Point tracking data

== Segment start ==

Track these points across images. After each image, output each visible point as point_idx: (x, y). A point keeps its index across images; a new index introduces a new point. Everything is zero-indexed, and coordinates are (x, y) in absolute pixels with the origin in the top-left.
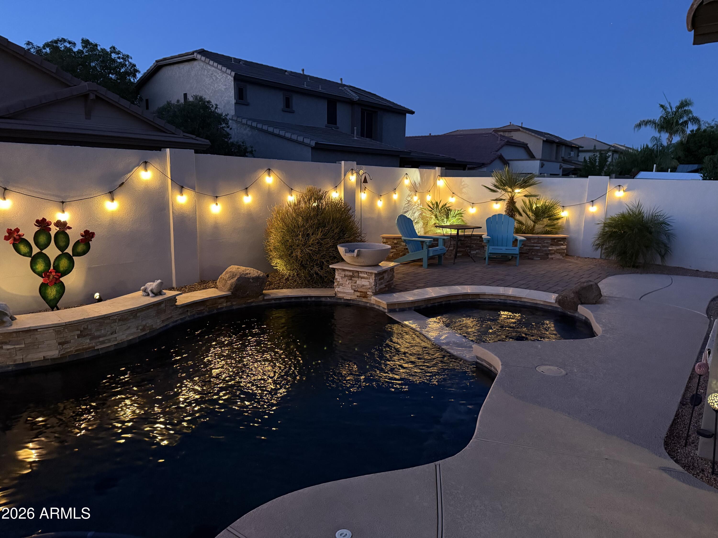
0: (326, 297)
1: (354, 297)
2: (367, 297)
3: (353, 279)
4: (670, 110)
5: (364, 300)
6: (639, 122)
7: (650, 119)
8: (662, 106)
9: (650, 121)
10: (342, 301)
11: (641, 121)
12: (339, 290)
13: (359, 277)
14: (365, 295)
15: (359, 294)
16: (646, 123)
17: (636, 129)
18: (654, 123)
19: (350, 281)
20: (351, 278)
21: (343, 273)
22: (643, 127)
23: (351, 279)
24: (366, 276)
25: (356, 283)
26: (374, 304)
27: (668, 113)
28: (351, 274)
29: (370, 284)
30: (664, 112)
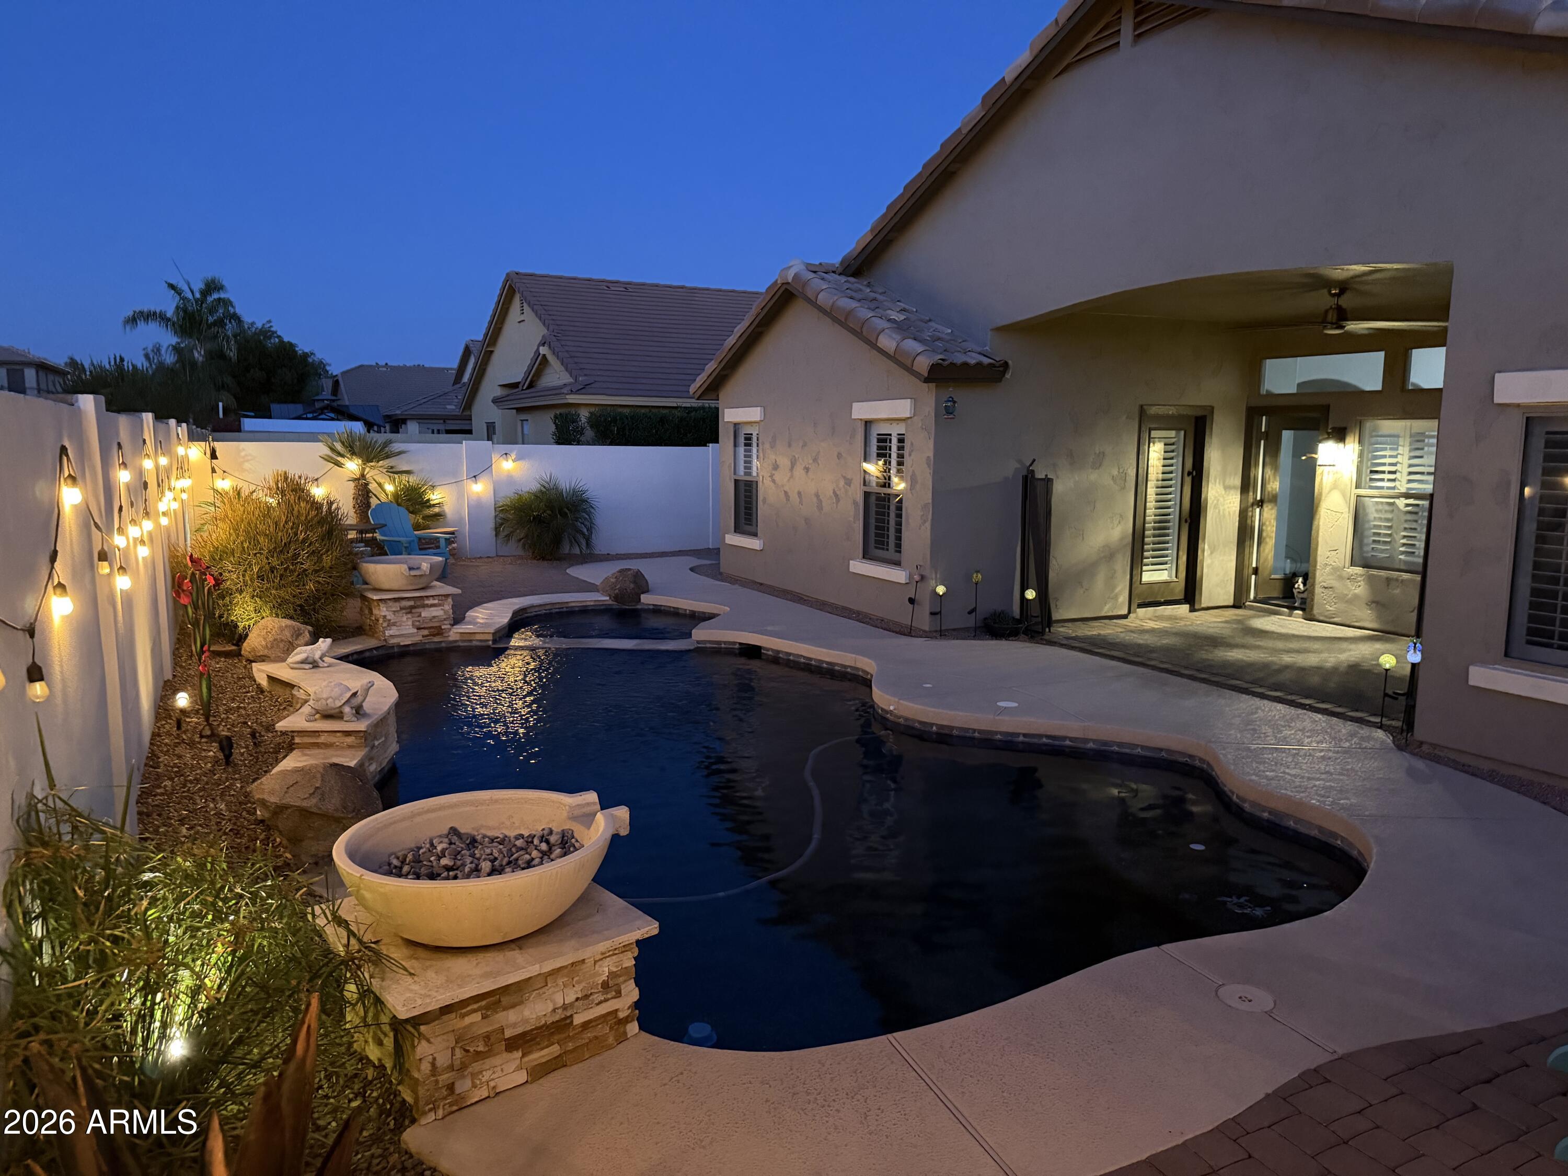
0: (371, 650)
1: (417, 639)
2: (442, 634)
3: (414, 611)
4: (190, 296)
5: (436, 639)
6: (131, 313)
7: (153, 309)
8: (172, 287)
9: (155, 313)
10: (396, 650)
11: (135, 312)
12: (391, 632)
13: (425, 606)
14: (438, 631)
15: (426, 632)
16: (148, 316)
17: (128, 328)
18: (161, 317)
19: (409, 616)
20: (410, 610)
21: (397, 604)
22: (141, 325)
23: (410, 612)
24: (436, 602)
25: (420, 616)
26: (456, 641)
27: (184, 299)
28: (411, 603)
29: (446, 612)
30: (178, 298)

== Segment end ==

• _Exercise instructions_: Please swap "top-left" for "upper-left" and repeat every entry above, leaving all else unchanged and omitting the pictures.

• _Answer section_:
Track these points across images. After each image, output each visible point as point_idx: (x, y). A point keeps its index across images; a new index introduces a new point. Everything is zero-indexed, and coordinates are (x, y) in absolute pixels with the origin in the upper-left.
0: (326, 297)
1: (354, 297)
2: (367, 297)
3: (353, 279)
4: (670, 110)
5: (364, 300)
6: (639, 122)
7: (650, 119)
8: (662, 106)
9: (650, 121)
10: (342, 301)
11: (641, 121)
12: (339, 290)
13: (359, 277)
14: (365, 295)
15: (359, 294)
16: (646, 123)
17: (636, 129)
18: (654, 123)
19: (350, 281)
20: (351, 278)
21: (343, 273)
22: (643, 127)
23: (351, 279)
24: (366, 276)
25: (356, 283)
26: (374, 304)
27: (668, 113)
28: (351, 274)
29: (370, 284)
30: (664, 112)
0: (371, 650)
1: (417, 639)
2: (442, 634)
3: (414, 611)
4: (190, 296)
5: (436, 639)
6: (131, 313)
7: (153, 309)
8: (172, 287)
9: (155, 313)
10: (396, 650)
11: (135, 312)
12: (391, 632)
13: (425, 606)
14: (438, 631)
15: (426, 632)
16: (148, 316)
17: (128, 328)
18: (161, 317)
19: (409, 616)
20: (410, 610)
21: (397, 604)
22: (141, 325)
23: (410, 612)
24: (436, 602)
25: (420, 616)
26: (456, 641)
27: (184, 299)
28: (411, 603)
29: (446, 612)
30: (178, 298)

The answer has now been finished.